Thursday, October 21, 2010

"Healthy" Cookies?

Cookies may seem like an odd topic for a blog about bodybuilding, but getting to eat them is the advantage I have being the wife and not the actual bodybuilder.
I love to bake.  I love fresh-from-the-oven baked goods.  I love trying new recipes.  And I love trying to come up with ways to make cookies and muffins and cakes as healthy as they can be (while still tasting good.)
I’ve been baking a lot this fall, partly to celebrate the cooling weather and partly because I tend to bake when I’m feeling stressed.  When I was in grad school, I baked constantly.    In one day I made 20 loaves of quick breads: zucchini, banana, pumpkin.  If you lived within a five mile radius of my house, you probably got bread from me that Christmas.
Now I get the bonus of using baking as an activity to share with my kids.  They sit on the counter on either side of the mixing bowl, “helping.”  They taste and smell most of the ingredients, at least until the egg is added.  They’ve been well trained that once the raw egg goes in, there’s no more tasting.  Just say no to Salmonella!
This morning was beautiful and crisp and chilly, and practically screaming for molasses cookies.
I have a recipe for molasses cookies that I love, and that is decently healthy.  It came out of a fitness magazine years ago.  My only complaint is that is calls for ½ cup of oil, an ingredient I refuse to bake with.  (Baked goods should not make your fingertips glisten with oil, according to me.)
I usually substitute butter, which has the added benefit of tasting better, but today I couldn’t find any in the fridge.
I often use milk as a substitute for oil in muffin recipes, so I decided it was the perfect chance to play with the cookie recipe a little and see if I could make it even better for us. 
The fact that I’ve already eaten four of them should say something about how they turned out.

My New “Healthy-ish” Molasses Cookie Recipe:
½ cup milk (I used whole milk because that’s all we tend to have in the house – for the kiddos.)
¼ cup molasses
½ cup brown sugar
1 egg
1½ cups all-purpose flour
½ cup whole wheat flour
2 tsp baking soda
1 tsp cinnamon
½ tsp ginger
¼ tsp cloves
Roll the dough into balls a little over an 1 inch in size.   The dough is sticky.  The original recipe called for chilling the dough for two hours, but I don’t have the patience for that.
Instead, use two spoons to scoop out and drop a blop of dough into a small bowl of white sugar.  Use the spoons to form the ball and roll it in sugar.
Use the bottom of a drinking glass to flatten the dough balls a little on the cookie sheet.  (Without fat added, they won’t spread or flatten much on their own.)
Bake at 375 for 8-10 minutes.
Mmmmm…..

Tuesday, October 19, 2010

What's for Dinner?

During the early years of our marriage, I often (lovingly) referred to Bodybuilder Hubby as “The Human Garbage Disposal.”
Because this boy can eat.
When Bodybuilder Hubby is training for a contest, his diet is very regimented.  But for many years, the off-season meant being able to eat whatever he wanted.
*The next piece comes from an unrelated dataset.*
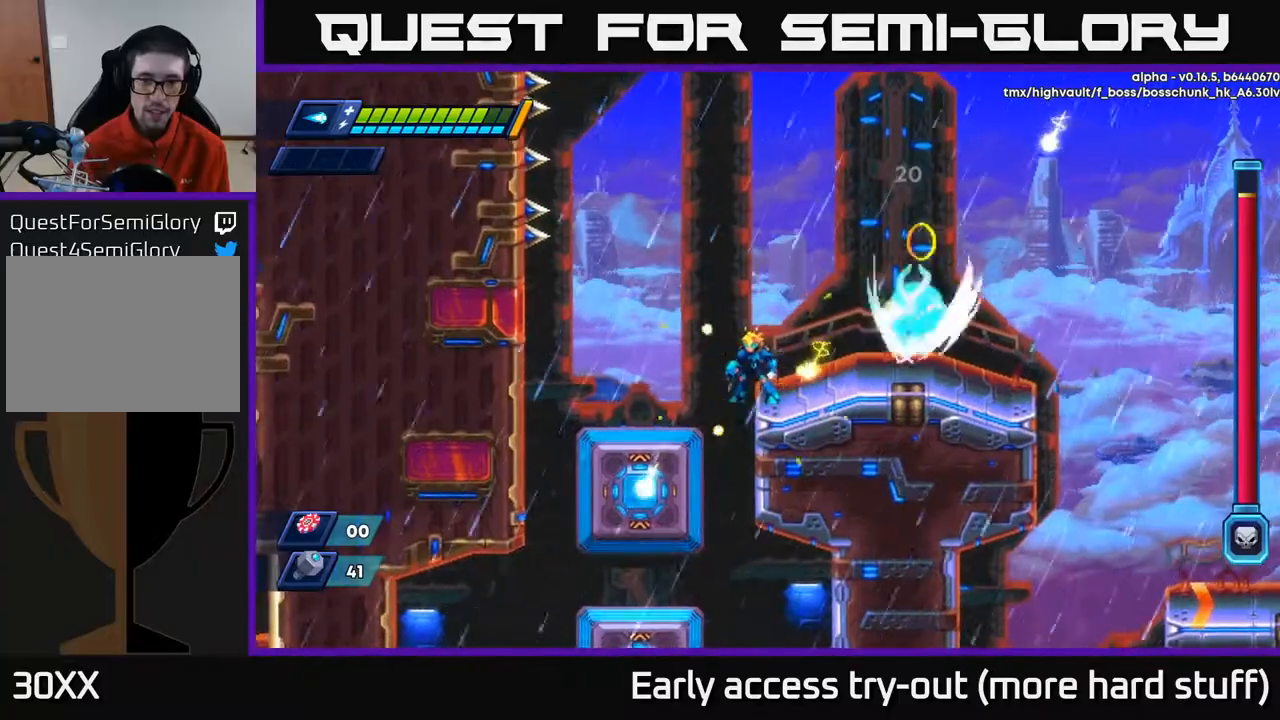
{"buttons": [], "right_stick": "center", "events": [[133, "A", "down"], [383, "DPAD_RIGHT", "down"], [400, "A", "up"], [500, "DPAD_RIGHT", "up"]]}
Dinner out with friends might involve finishing his own plate and then seven more tacos or whatever else was too much for his friends to finish.  He would complain when, on a busy day, he was only able to eat five meals.  (He still complains about this on most days, actually…)  He’d stand on the scale in the morning and be all excited when he’d gained a couple of pounds.  I’d try really hard not to smack him.
He would make these huge pans of what he called “lasagna” but which tasted like flavorless ground beef with noodles.   Then he’d finish it all in a matter of days.
I’ve watched himself gorge himself at a restaurant hours after a contest was over, then wake up the next morning so swollen from the salt and grease that his fingers looked like messed up sausages.
Contest prep time was completely different.  I helped Bodybuilder Hubby prepare his meals back in those early days, back when it was a novelty.  (He’s on his own now.)  He would cook ten pounds of chicken breast meat at a time and a big pot of white rice.  (He had to teach me how to use a rice cooker, something I’d never even seen before.)  Then he would stand at the kitchen counter with a box of sandwich baggies and a food scale and divide the food up into portions for each meal: dozens of bags of diced chicken, rice and frozen green beans.  He bought a small freezer that we kept in the garage, solely for storing his prepped meals.
Bodybuilder Hubby’s approach to food has changed over the years.  He doesn’t let himself go as much during the off season, though he still puts on a fair amount of weight.   He eats “clean” most of the time: little salt and fat, very few processed foods. 
One thing that seems to surprise people is that Bodybuilder Hubby prefers real butter to processed “healthier” spreads.  Butter has one ingredient: butter.  Many of those spreads have long lists of ingredients, including artificial colors and flavors.  And, let’s be honest.  Those spreads taste like crap.  According to me, real butter on a fresh slice of homemade multigrain bread is the epitome of yumminess.  Mmmmm….
For years I didn’t have to worry about cooking dinner every night.  Bodybuilder Hubby did his thing, and I did mine.  (Lean Cuisine frozen meals, anyone?)  Now that we have kids, I’m trying to figure out how to do things like plan meals in advance and, basically, how to cook.  But we still rarely eat all together as a family, something I’m hoping we’ll figure out how to do better as our kids get older.
We did actually sit down to a family dinner last week: breaded baked chicken and zucchini.  Everybody ate it, and it tasted really good.  Doesn’t get much better than that.

Saturday, October 9, 2010

Contest Poster Story

A few weeks ago…
Bodybuilder Hubby:  Hey, do you think that this weekend you could make up a mini version of the 2011 contest poster for me to use on some promotional stuff?
What I Thought:  The contest poster?  You mean the poster that last year took me four weeks to finish?  The one that I have set aside the entire month of November to work on?  That poster?
What I Said:   Um, sure.  I think I can do that.
Normally I really enjoy projects like this.  It’s fun to create something visual, to see what new tricks I can learn to use.  When there’s a time crunch, however, or when I don’t have a clear picture in my head of what I want, then it’s not as much fun.
Sometimes the best ideas come from looking at what others have done and thinking of changes or improvements to come up with something new and better.  So I started by Googling “bodybuilding contest poster” to see what other people were using.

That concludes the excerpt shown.